Boyd van Hoeij of Variety called it "singular enough to please more than just die-hard zombie fans". G. Allen Johnson of the San Francisco Chronicle rated it 4/5 stars and called it "intriguing and skillfully made". Sifu Scott, also of Dread Central, rated it 4/5 stars and wrote that the film uses many familiar zombie tropes, but the execution makes it a film "not to be missed." Gareth Jones of Dread Central rated it 3.5/5 stars and wrote that the story, characters, and performances make up for the lack of gore and derivative setup. Marc Savlov of the Austin Chronicle rated it 3/5 stars and wrote that "although it adds little to the already overflowing canon of zombie-genre tropes, its brief running time is chock-full o' guts." Scott Weinberg of Fearnet called it "compelling but slightly unsatisfying". James Mudge of Beyond Hollywood wrote that the film distinguishes itself only by its German setting.

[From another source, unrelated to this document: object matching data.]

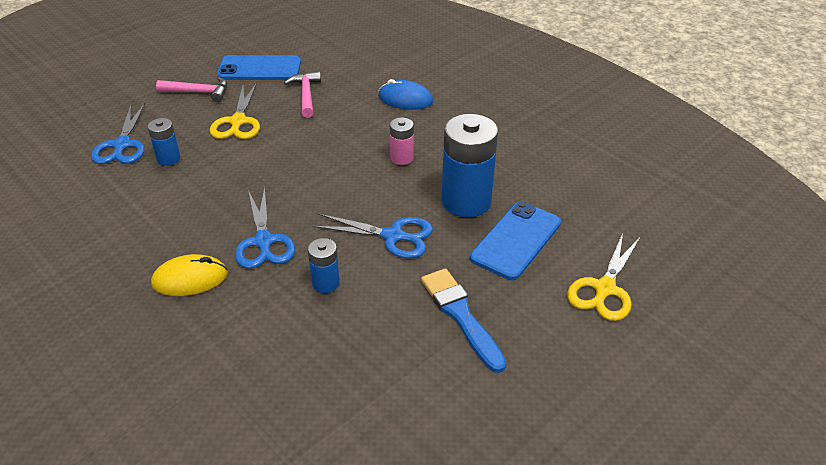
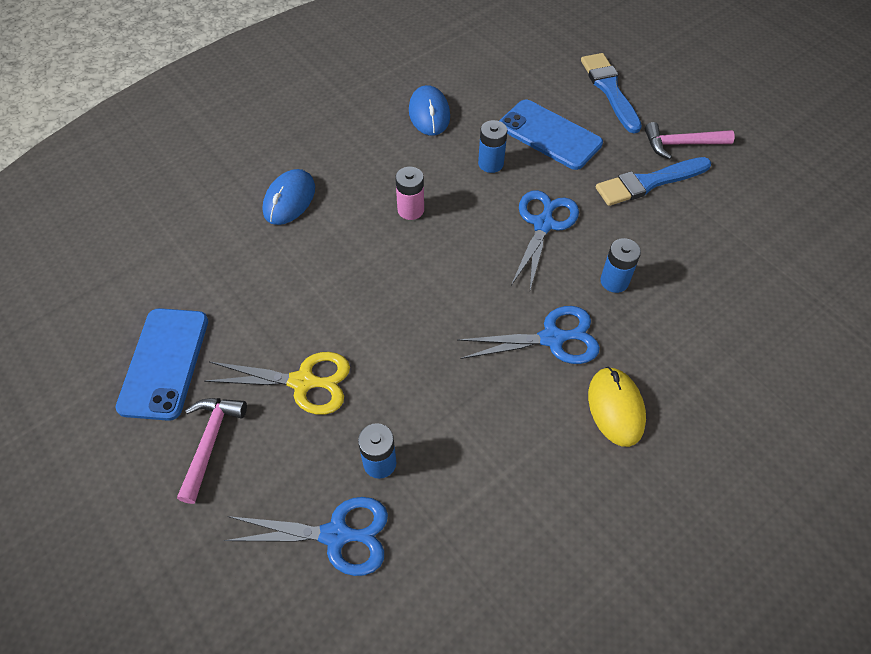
camera: 85 degrees left, 15 degrees up
pink hammer [284,71,321,118] -> pink hammer moved to [645,122,735,159]
blue battery [442,114,498,217] -> blue battery [478,120,507,173], size x0.50
yellow scissors [567,233,640,321] -> blue brush [581,53,642,133]
none -> blue mouse [409,85,450,136]

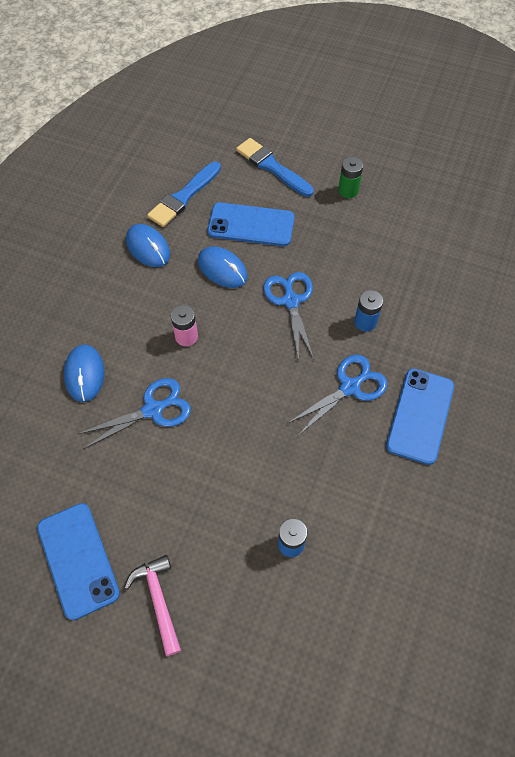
camera: 30 degrees left, 5 degrees up
yellow scissors [204,352,350,415] -> none
blue scissors [223,497,388,576] -> blue scissors moved to [77,378,191,449]
blue battery [478,120,507,173] -> blue mouse [198,246,248,288]
yellow mouse [588,367,646,447] -> blue phone [386,369,454,465]
blue brush [596,157,711,206] -> blue brush moved to [147,162,221,227]
pink hammer [645,122,735,159] -> green battery [338,157,363,198]

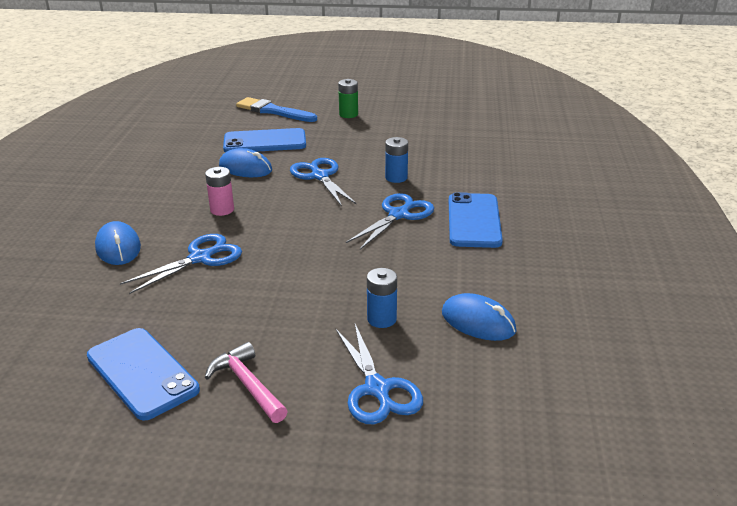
camera: 15 degrees left, 30 degrees down
blue mouse [126,224,170,267] -> blue mouse moved to [442,293,516,341]
blue brush [147,162,221,227] -> none
none -> blue scissors [335,324,423,424]

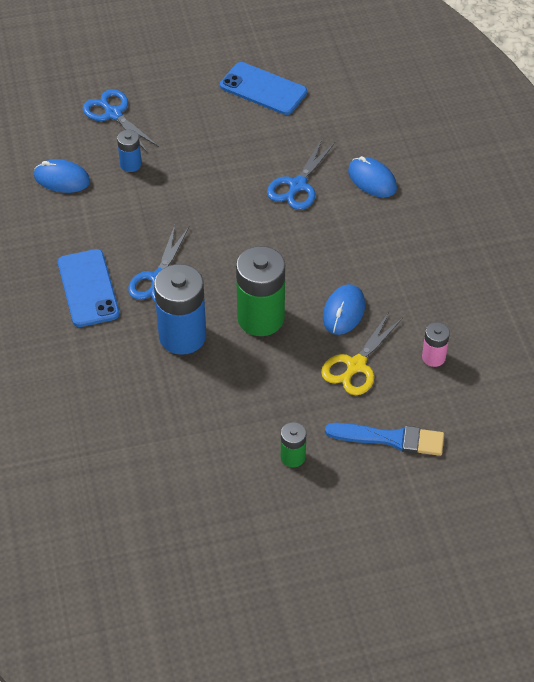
camera: 160 degrees right, 20 degrees up
pink battery [205,167,234,216] -> pink battery moved to [422,322,450,367]
pink hammer [205,342,288,423] -> none
blue mouse [219,148,272,177] -> blue mouse turned 75 degrees counterclockwise [323,284,365,335]
blue phone [223,128,306,152] -> yellow scissors [321,312,403,395]
blue scissors [290,158,357,206] -> green battery [236,246,285,336]
blue battery [385,137,408,183] -> blue battery [154,264,206,355], size x2.01

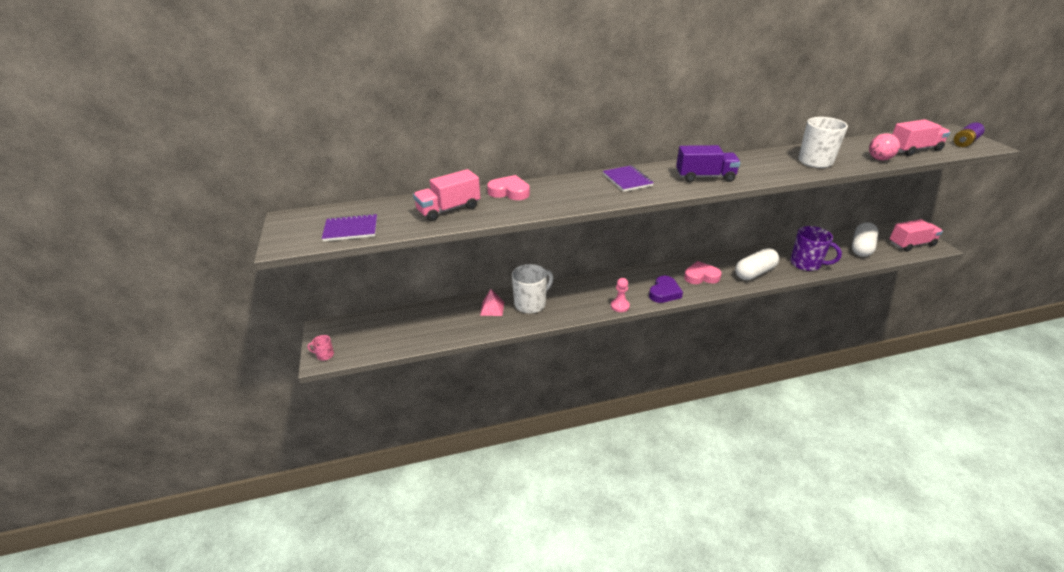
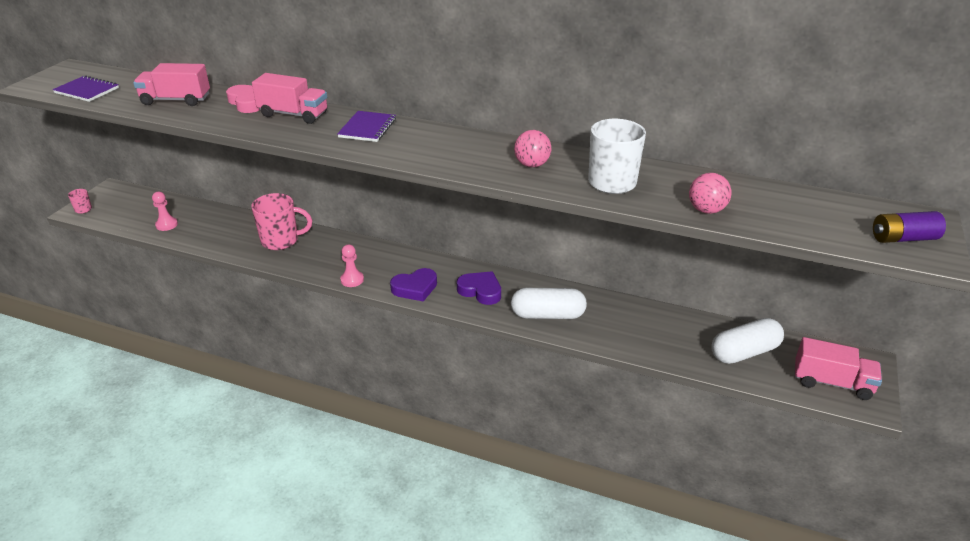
camera: 35 degrees right, 0 degrees up
pink pyramid [480,289,504,316] -> none
white mug [512,264,553,314] -> pink mug [251,193,312,250]
purple truck [676,145,741,182] -> none
pink heart [684,261,722,284] -> purple heart [457,271,501,305]
purple mug [790,226,842,271] -> none
pink truck [892,119,950,156] -> pink truck moved to [252,73,327,124]
none -> pink pawn [152,192,178,231]
none -> pink ball [514,130,551,167]

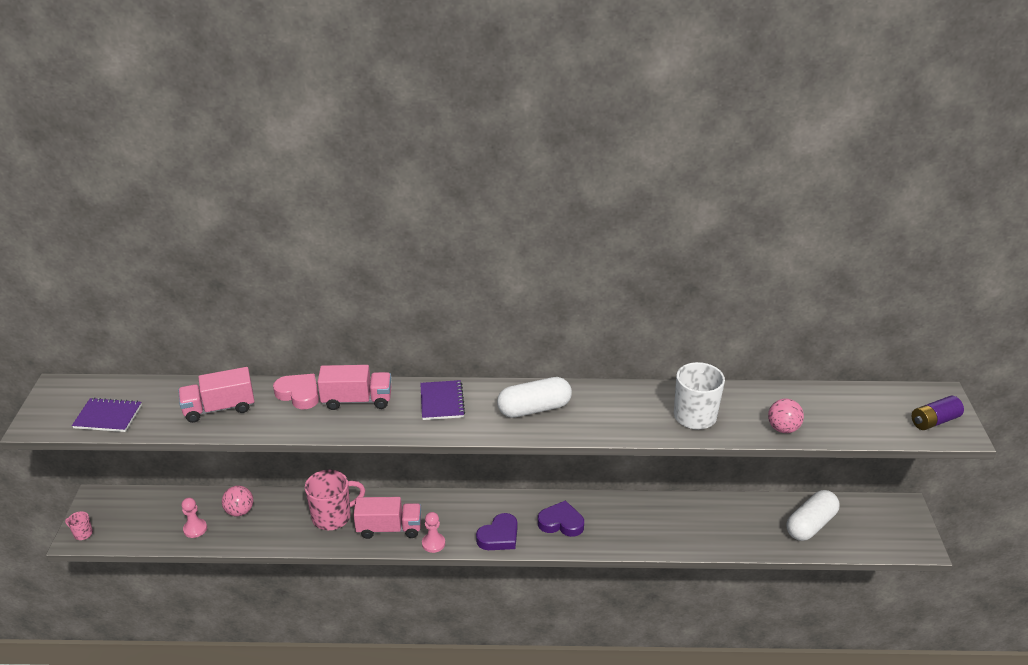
camera: 20 degrees left, 0 degrees up
white capsule [511,288,587,319] -> white capsule moved to [497,377,572,418]
pink ball [514,130,551,167] -> pink ball moved to [222,486,253,516]
pink truck [795,337,882,400] -> pink truck moved to [353,497,421,539]

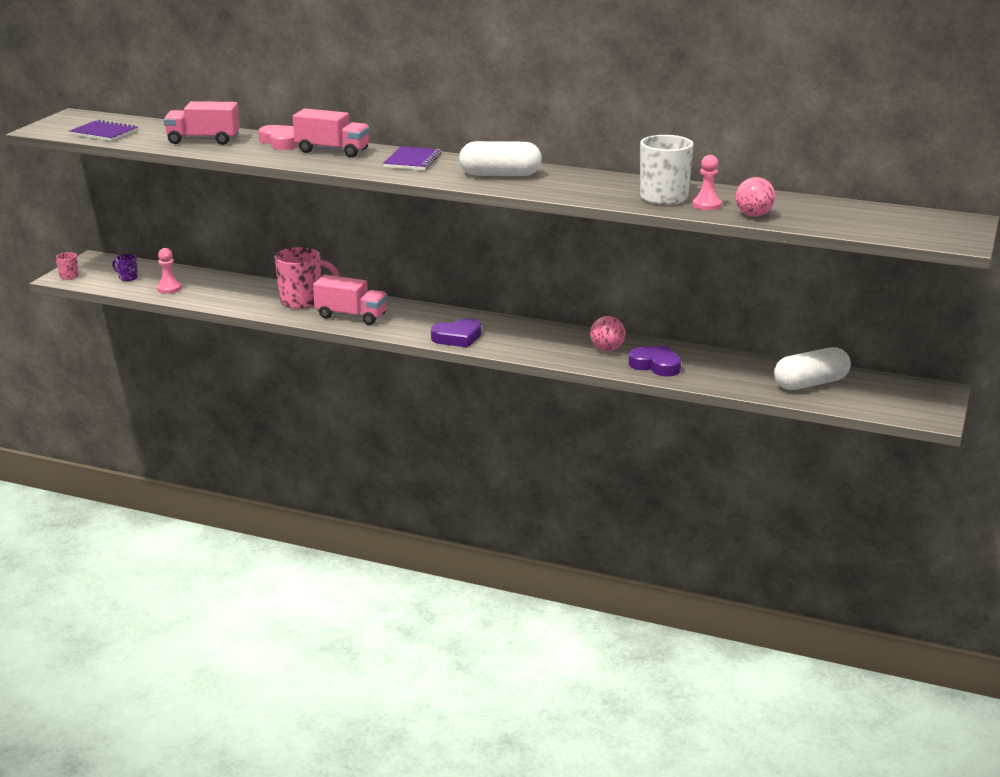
camera: 20 degrees right, 10 degrees down
pink ball [222,486,253,516] -> pink ball moved to [590,316,625,351]
pink pawn [422,512,445,553] -> pink pawn moved to [693,155,722,210]
purple heart [538,500,584,537] -> purple heart moved to [628,345,681,377]
purple battery [912,396,964,430] -> none
none -> purple mug [112,254,138,281]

In 2016, Jim Vorel of Paste ranked the film at #27 on its list of "The 50 Best Zombie Movies of All Time", and ranked film at #28 on its 2020 updated article. In 2017, Gem Seddon of GamesRadar+ ranked the film at #22 on its list of "The 25 Best Zombie Movies That Will Turn You Veggie". Tim Dirks of Filmsite included the film in its list of "Greatest Zombie Films: 2010s".

On 24 January 2010, it won the award for "Best Medium-Length Film" at the Max Ophüls Preis Film Festival. In November 2011, Silke Olthoff won the Schnitt Prize for her editing on the film.